Reproduce each of the rows below line for line, keeping every character unchanged.

......

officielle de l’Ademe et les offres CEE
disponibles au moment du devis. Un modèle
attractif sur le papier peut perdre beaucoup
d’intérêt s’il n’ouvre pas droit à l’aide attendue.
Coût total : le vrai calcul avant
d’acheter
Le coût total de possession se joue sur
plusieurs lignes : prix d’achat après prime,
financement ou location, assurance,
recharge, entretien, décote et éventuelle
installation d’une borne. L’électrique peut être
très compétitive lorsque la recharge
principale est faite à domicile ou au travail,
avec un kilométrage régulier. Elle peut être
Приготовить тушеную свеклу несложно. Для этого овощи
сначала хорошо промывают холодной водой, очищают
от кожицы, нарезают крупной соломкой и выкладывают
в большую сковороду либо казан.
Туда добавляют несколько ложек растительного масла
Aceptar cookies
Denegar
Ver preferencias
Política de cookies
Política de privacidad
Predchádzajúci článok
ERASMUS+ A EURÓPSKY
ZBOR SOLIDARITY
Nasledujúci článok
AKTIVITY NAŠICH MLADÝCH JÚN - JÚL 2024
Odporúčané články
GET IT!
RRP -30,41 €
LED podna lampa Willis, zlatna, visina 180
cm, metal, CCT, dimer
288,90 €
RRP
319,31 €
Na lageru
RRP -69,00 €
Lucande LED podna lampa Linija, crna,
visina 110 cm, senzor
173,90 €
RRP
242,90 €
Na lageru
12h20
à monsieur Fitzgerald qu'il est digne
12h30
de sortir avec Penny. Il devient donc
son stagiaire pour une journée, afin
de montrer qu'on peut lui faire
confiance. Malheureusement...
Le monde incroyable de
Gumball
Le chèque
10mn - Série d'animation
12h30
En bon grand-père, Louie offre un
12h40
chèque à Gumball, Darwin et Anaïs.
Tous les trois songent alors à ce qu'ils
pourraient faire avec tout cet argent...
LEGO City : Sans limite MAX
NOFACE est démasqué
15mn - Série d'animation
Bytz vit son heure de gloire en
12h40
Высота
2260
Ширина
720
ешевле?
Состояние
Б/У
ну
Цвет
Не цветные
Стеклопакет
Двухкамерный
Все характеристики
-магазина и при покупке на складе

......

▶ [Answer for this exercise]
officielle de l’Ademe et les offres CEE
disponibles au moment du devis. Un modèle
attractif sur le papier peut perdre beaucoup
d’intérêt s’il n’ouvre pas droit à l’aide attendue.
Coût total : le vrai calcul avant
d’acheter
Le coût total de possession se joue sur
plusieurs lignes : prix d’achat après prime,
financement ou location, assurance,
recharge, entretien, décote et éventuelle
installation d’une borne. L’électrique peut être
très compétitive lorsque la recharge
principale est faite à domicile ou au travail,
avec un kilométrage régulier. Elle peut être
Приготовить тушеную свеклу несложно. Для этого овощи
сначала хорошо промывают холодной водой, очищают
от кожицы, нарезают крупной соломкой и выкладывают
в большую сковороду либо казан.
Туда добавляют несколько ложек растительного масла
Aceptar cookies
Denegar
Ver preferencias
Política de cookies
Política de privacidad
Predchádzajúci článok
ERASMUS+ A EURÓPSKY
ZBOR SOLIDARITY
Nasledujúci článok
AKTIVITY NAŠICH MLADÝCH JÚN - JÚL 2024
Odporúčané články
GET IT!
RRP -30,41 €
LED podna lampa Willis, zlatna, visina 180
cm, metal, CCT, dimer
288,90 €
RRP
319,31 €
Na lageru
RRP -69,00 €
Lucande LED podna lampa Linija, crna,
visina 110 cm, senzor
173,90 €
RRP
242,90 €
Na lageru
12h20
à monsieur Fitzgerald qu'il est digne
12h30
de sortir avec Penny. Il devient donc
son stagiaire pour une journée, afin
de montrer qu'on peut lui faire
confiance. Malheureusement...
Le monde incroyable de
Gumball
Le chèque
10mn - Série d'animation
12h30
En bon grand-père, Louie offre un
12h40
chèque à Gumball, Darwin et Anaïs.
Tous les trois songent alors à ce qu'ils
pourraient faire avec tout cet argent...
LEGO City : Sans limite MAX
NOFACE est démasqué
15mn - Série d'animation
Bytz vit son heure de gloire en
12h40
Высота
2260
Ширина
720
ешевле?
Состояние
Б/У
ну
Цвет
Не цветные
Стеклопакет
Двухкамерный
Все характеристики
-магазина и при покупке на складе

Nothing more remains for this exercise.